Original research, reviews, or opinion pieces that related to the following topics will be collected:
1. AI-driven precision irrigation scheduling and management: Investigating the use of AI algorithms, machine learning techniques, deep learning, and neural networks to optimize irrigation decision-making for improved water use efficiency. Exploring how AI could help predict upcoming water stresses with changing climate conditions. Developing real-time decision support systems for irrigation management. Integrating Internet of Things (IoT) technologies for comprehensive data collection and analysis
2. Innovative precision irrigation technologies: Presenting novel sensors, controllers, and delivery systems that enable high-resolution monitoring of plant water stress and precise application of water. Exploring remote sensing technologies (e.g., drones, satellite imagery) for large-scale irrigation management.
3. Quantitative modeling for irrigation management: Developing and applying crop models, hydrological models, and other relevant quantitative approaches. Implementing multi-scale modeling techniques from field to regional scales under various climatic conditions. Utilizing data assimilation techniques to improve model accuracy and reliability. Exploring soil-plant-atmosphere processes and responses to different irrigation regimes.
4. Practical case studies of successful precision irrigation adoption: Demonstrating the real-world impact and feasibility of implementing advanced precision irrigation technologies in various agricultural contexts. Strategies for overcoming barriers to widespread adoption: Examining the socio-economic, cultural, and policy factors that influence the uptake of precision irrigation technologies and proposing solutions to address these challenges.

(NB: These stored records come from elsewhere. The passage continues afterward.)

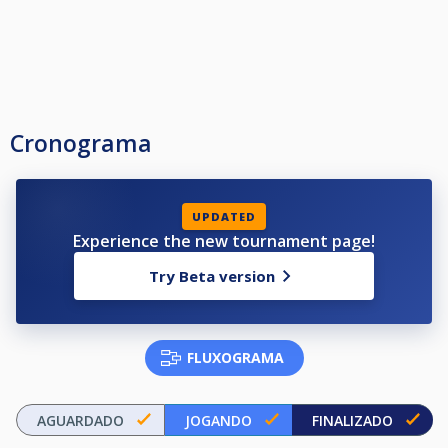
Cronograma
UPDATED
Experience the new tournament page!
Try Beta version
FLUXOGRAMA
AGUARDADO
JOGANDO
FINALIZADO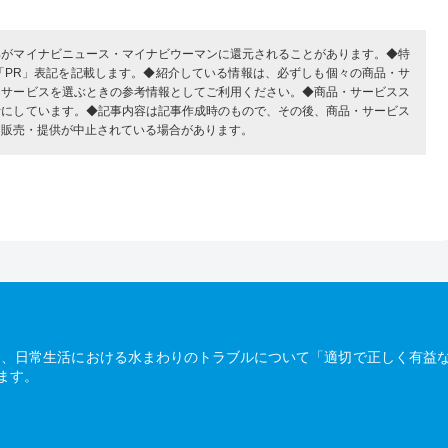
部がマイナビニュース・マイナビウーマンに還元されることがあります。◆特
「PR」表記を記載します。◆紹介している情報は、必ずしも個々の商品・サ
・サービスを選ぶときの参考情報としてご利用ください。◆商品・サービスス
考にしています。◆記事内容は記事作成時のもので、その後、商品・サービス
、販売・提供が中止されている場合があります。
は、日常生活における水まわりのトラブルについて「適切で正しく有益
ます。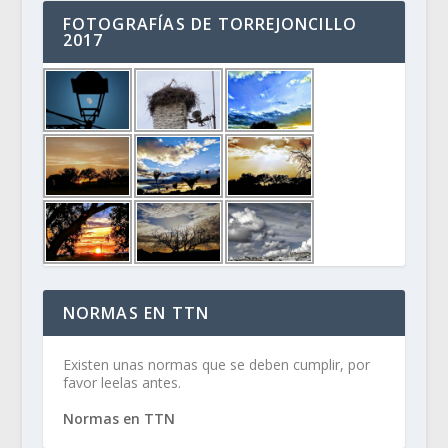
FOTOGRAFÍAS DE TORREJONCILLO
2017
NORMAS EN TTN
Existen unas normas que se deben cumplir, por
favor leelas antes.
Normas en TTN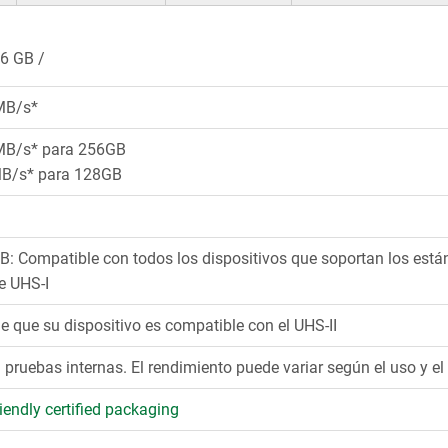
6 GB
MB/s*
MB/s* para 256GB
B/s* para 128GB
B: Compatible con todos los dispositivos que soportan los est
e UHS-I
e que su dispositivo es compatible con el UHS-II
pruebas internas. El rendimiento puede variar según el uso y el 
iendly certified packaging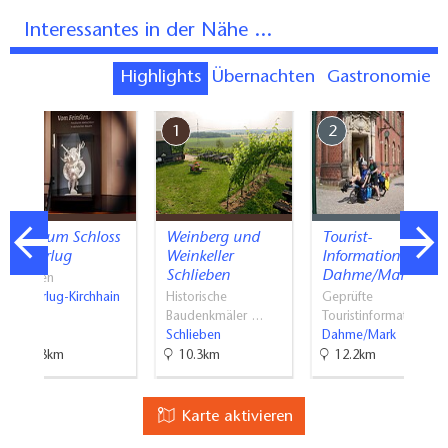
Interessantes in der Nähe ...
Highlights
Übernachten
Gastronomie
7
1
2
Museum Schloss
Weinberg und
Tourist-
Doberlug
Weinkeller
Information
Schlieben
Dahme/Mark
Museen
Doberlug-Kirchhain
Historische
Geprüfte
Baudenkmäler …
Touristinformati…
Schlieben
Dahme/Mark
18.8km
10.3km
12.2km
Karte aktivieren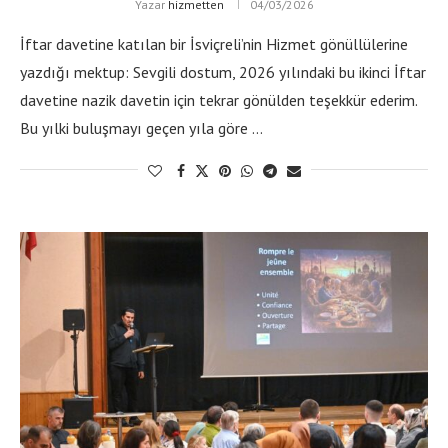
Yazar
hizmetten
04/03/2026
İftar davetine katılan bir İsviçreli’nin Hizmet gönüllülerine
yazdığı mektup: Sevgili dostum, 2026 yılındaki bu ikinci İftar
davetine nazik davetin için tekrar gönülden teşekkür ederim.
Bu yılki buluşmayı geçen yıla göre …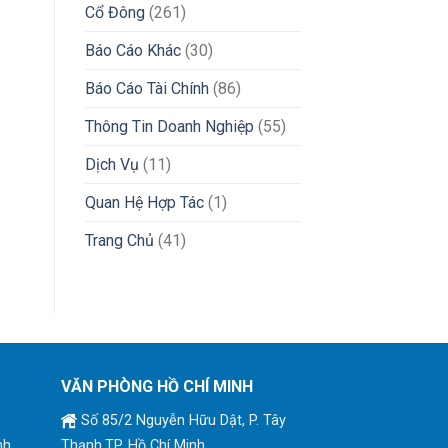
Cổ Đông
(261)
Báo Cáo Khác
(30)
Báo Cáo Tài Chính
(86)
Thông Tin Doanh Nghiệp
(55)
Dịch Vụ
(11)
Quan Hệ Hợp Tác
(1)
Trang Chủ
(41)
VĂN PHÒNG HỒ CHÍ MINH
Số 85/2 Nguyễn Hữu Dật, P. Tây
nh
Thạnh,TP. Hồ Chí Minh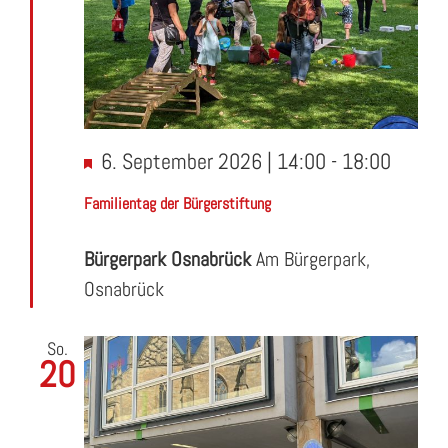
Hervorgehoben
6. September 2026 | 14:00
-
18:00
Familientag der Bürgerstiftung
Bürgerpark Osnabrück
Am Bürgerpark,
Osnabrück
So.
20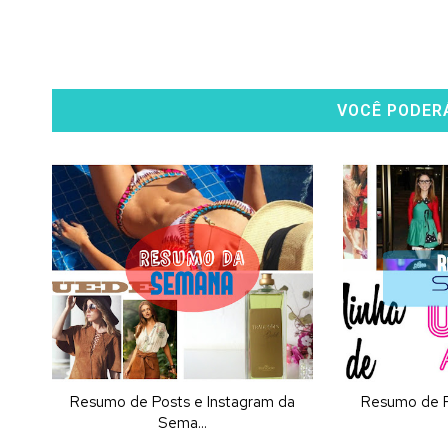
VOCÊ PODER
Resumo de Posts e Instagram da
Resumo de P
Sema...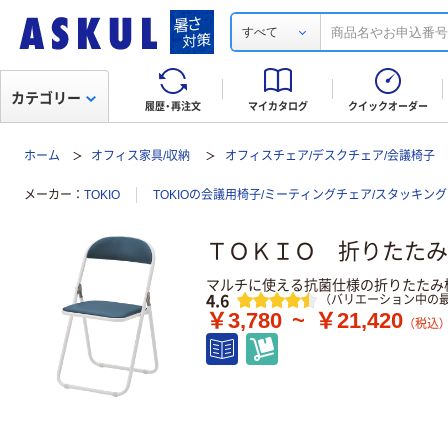
すべて
カテゴリー
履歴・再注文
マイカタログ
クイックオーダー
ホーム
オフィス家具/収納
オフィスチェア/デスクチェア/会議椅子
メーカー
TOKIO
TOKIOの会議用椅子/ミーティングチェア/スタッキン
ＴＯＫＩＯ 折りたたみ
マルチに使える抗菌仕様の折りたたみ
レビュー
4.6
（バリエーション中の最
￥3,780
~
￥21,420
（税込）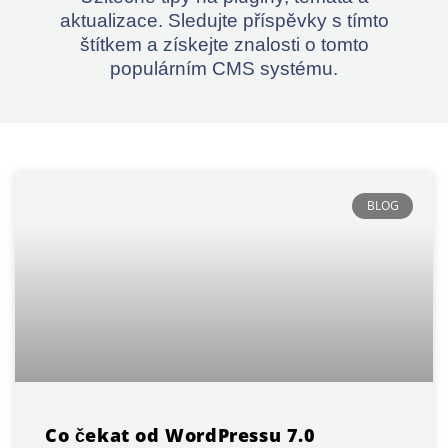
aktualizace. Sledujte příspěvky s tímto
štítkem a získejte znalosti o tomto
populárním CMS systému.
BLOG
Co čekat od WordPressu 7.0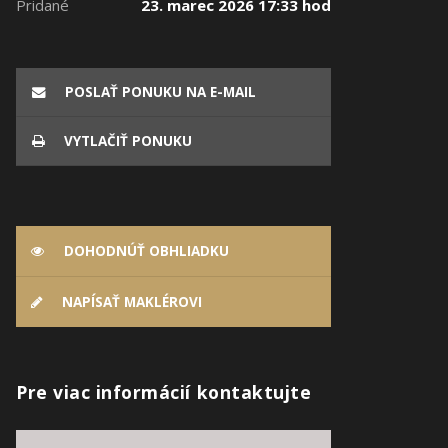
Pridané
23. marec 2026 17:33 hod
POSLAŤ PONUKU NA E-MAIL
VYTLAČIŤ PONUKU
DOHODNÚŤ OBHLIADKU
NAPÍSAŤ MAKLÉROVI
Pre viac informácií kontaktujte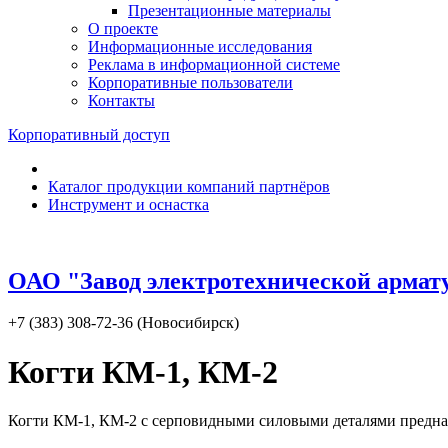
Презентационные материалы
О проекте
Информационные исследования
Реклама в информационной системе
Корпоративные пользователи
Контакты
Корпоративный доступ
Каталог продукции компаний партнёров
Инструмент и оснастка
ОАО "Завод электротехнической армат
+7 (383) 308-72-36 (Новосибирск)
Когти КM-1, КM-2
Когти КM-1, КM-2 с серповидными силовыми деталями предна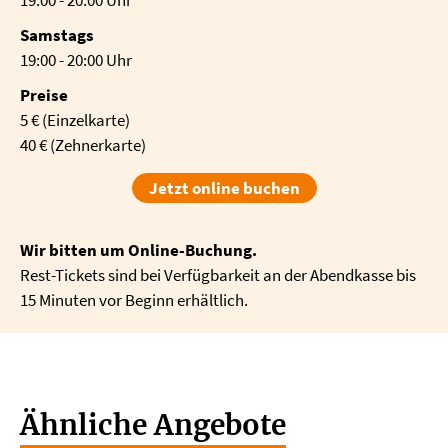
Samstags
19:00 - 20:00 Uhr
Preise
5 € (Einzelkarte)
40 € (Zehnerkarte)
Jetzt online buchen
Wir bitten um Online-Buchung.
Rest-Tickets sind bei Verfügbarkeit an der Abendkasse bis
15 Minuten vor Beginn erhältlich.
Ähnliche Angebote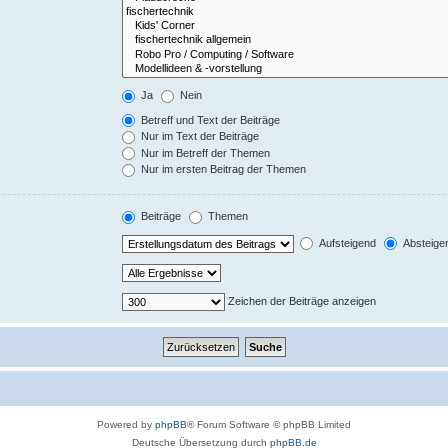
Ja
Nein
Betreff und Text der Beiträge
Nur im Text der Beiträge
Nur im Betreff der Themen
Nur im ersten Beitrag der Themen
Beiträge
Themen
Aufsteigend
Absteige
Zeichen der Beiträge anzeigen
Powered by
phpBB
® Forum Software © phpBB Limited
Deutsche Übersetzung durch
phpBB.de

5. Integration of precision irrigation with other precision agriculture practices: Exploring the synergies between precision irrigation and other crop management aspects, such as nutrition management, disease management, etc., to optimize overall farm management.
Keywords:
AI-driven irrigation innovations, Precision irrigation, Crop water stress monitoring, Widespread adoption strategies, Barriers to adoption, Water scarcity, Climate variability
Important Note:
All contributions to this Research Topic must be within the scope of the section and journal to which they are submitted, as defined in their mission statements. Frontiers reserves the right to guide an out-of-scope manuscript to a more suitable section or journal at any stage of peer review.